Vanderbilt Magazine

Blair partners with the Dean of Students office for One Vanderbilt production of Britten chamber opera

Graduating senior Anighya Crocker, left, sang the title role in ‘Albert Herring;’ Principal Senior Lecturer Jennifer McGuire (back to camera) conducted a chamber orchestra of student musicians for the production and served as music director. (Photo by Joe Howell)

Vanderbilt Blair School of Music, which offered online-only streamed concerts for most of the 2020–21 academic year, hosted two outdoor in-person performances on Wilson Lawn in April. Vanderbilt Opera Theatre presented Albert Herring, a three-act chamber opera by Benjamin Britten, on April 16—preceded by a talk by musicology professor Joy Calico. Two nights later, the Vanderbilt Steel Bands performed a concert of Caribbean music.

The two free events, open to Vanderbilt students, faculty and staff, were not just the first concerts with an audience in attendance in more than a year. They also represent a new avenue for bringing the arts to the Vanderbilt and Nashville communities.
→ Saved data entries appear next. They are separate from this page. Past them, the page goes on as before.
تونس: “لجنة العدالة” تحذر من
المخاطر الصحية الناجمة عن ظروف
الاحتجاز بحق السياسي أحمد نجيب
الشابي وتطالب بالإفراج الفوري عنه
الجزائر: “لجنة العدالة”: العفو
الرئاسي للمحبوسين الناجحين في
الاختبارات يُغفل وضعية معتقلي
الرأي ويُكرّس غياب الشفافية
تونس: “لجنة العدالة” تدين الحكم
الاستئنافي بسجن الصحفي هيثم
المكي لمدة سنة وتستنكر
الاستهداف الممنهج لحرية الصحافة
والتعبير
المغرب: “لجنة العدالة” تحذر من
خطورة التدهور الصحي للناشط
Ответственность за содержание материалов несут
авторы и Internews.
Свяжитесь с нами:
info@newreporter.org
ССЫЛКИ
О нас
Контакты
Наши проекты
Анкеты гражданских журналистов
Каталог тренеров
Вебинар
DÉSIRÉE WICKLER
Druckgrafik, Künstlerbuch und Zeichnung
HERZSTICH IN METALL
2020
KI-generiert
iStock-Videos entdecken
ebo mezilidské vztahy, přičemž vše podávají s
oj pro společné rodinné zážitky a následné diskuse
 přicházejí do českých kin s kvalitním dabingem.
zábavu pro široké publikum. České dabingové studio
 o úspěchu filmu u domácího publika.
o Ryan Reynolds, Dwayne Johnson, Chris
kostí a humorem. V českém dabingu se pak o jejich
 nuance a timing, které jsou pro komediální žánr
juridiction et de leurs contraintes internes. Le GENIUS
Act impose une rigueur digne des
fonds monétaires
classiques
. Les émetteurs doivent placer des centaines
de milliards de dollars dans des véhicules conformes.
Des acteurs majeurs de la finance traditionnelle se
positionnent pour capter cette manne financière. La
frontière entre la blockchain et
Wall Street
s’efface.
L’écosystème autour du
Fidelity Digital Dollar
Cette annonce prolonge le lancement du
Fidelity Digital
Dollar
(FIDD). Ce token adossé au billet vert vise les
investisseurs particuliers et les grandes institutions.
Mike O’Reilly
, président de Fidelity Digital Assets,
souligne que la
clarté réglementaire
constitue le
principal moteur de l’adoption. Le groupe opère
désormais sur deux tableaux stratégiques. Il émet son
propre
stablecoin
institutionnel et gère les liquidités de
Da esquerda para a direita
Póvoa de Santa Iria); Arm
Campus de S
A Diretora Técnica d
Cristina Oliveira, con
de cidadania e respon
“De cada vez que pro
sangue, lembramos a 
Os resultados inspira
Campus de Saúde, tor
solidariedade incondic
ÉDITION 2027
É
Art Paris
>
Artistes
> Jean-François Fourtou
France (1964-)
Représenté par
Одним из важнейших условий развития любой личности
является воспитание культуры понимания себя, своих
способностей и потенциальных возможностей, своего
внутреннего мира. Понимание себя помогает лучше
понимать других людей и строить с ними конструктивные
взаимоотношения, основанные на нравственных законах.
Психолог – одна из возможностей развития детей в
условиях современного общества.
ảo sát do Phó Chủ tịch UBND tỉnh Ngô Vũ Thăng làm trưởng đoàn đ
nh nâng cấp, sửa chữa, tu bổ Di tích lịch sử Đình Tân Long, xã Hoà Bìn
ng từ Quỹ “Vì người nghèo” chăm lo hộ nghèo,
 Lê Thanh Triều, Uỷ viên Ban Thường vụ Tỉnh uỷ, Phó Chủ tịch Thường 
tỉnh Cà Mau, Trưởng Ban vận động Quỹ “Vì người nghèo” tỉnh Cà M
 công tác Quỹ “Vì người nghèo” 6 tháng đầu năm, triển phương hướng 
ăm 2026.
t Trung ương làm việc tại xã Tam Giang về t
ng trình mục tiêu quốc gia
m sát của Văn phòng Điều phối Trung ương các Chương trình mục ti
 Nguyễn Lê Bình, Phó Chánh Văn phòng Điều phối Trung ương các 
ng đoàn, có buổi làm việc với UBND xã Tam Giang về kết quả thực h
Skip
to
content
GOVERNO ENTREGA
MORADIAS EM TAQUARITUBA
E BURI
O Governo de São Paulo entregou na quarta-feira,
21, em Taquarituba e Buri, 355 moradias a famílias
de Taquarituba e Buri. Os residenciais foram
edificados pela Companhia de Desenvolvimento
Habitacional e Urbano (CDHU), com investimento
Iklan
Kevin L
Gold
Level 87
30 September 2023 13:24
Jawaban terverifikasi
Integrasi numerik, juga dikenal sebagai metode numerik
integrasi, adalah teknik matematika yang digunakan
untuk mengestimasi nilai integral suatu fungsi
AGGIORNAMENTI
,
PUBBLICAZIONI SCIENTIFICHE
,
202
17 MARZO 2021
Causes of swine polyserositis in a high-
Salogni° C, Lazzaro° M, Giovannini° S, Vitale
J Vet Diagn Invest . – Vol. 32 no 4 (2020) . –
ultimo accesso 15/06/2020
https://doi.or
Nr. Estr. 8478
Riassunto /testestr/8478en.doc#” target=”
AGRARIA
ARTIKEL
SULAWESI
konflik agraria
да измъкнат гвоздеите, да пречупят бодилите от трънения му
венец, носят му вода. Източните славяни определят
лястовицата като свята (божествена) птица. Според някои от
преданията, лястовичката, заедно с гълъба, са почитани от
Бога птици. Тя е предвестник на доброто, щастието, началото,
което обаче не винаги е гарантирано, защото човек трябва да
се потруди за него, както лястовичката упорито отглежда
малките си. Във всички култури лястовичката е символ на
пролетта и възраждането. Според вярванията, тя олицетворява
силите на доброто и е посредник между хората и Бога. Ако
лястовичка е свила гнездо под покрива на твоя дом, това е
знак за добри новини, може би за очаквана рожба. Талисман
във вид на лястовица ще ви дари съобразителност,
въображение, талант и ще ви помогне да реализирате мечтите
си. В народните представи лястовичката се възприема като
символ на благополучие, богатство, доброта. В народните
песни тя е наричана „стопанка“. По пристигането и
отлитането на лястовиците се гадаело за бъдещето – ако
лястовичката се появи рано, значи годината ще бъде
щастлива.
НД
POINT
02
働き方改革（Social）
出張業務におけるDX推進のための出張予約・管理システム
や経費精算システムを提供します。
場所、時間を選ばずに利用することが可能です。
“The Blair School is committed to sharing the unifying power of the arts across campus, bringing people together and forging common cause—through music, with music and in music,” says Lorenzo F. Candelaria, Martha Rivers Ingram Dean of the Blair School of Music. “Our vision for Blair is nothing short of a national model for integrative, inclusive and accessible arts education. Our partnership with the Dean of Students for this unprecedented One Vanderbilt production of Albert Herring on central campus—in the midst of a global pandemic, no less—is just a preview of many great things to come.”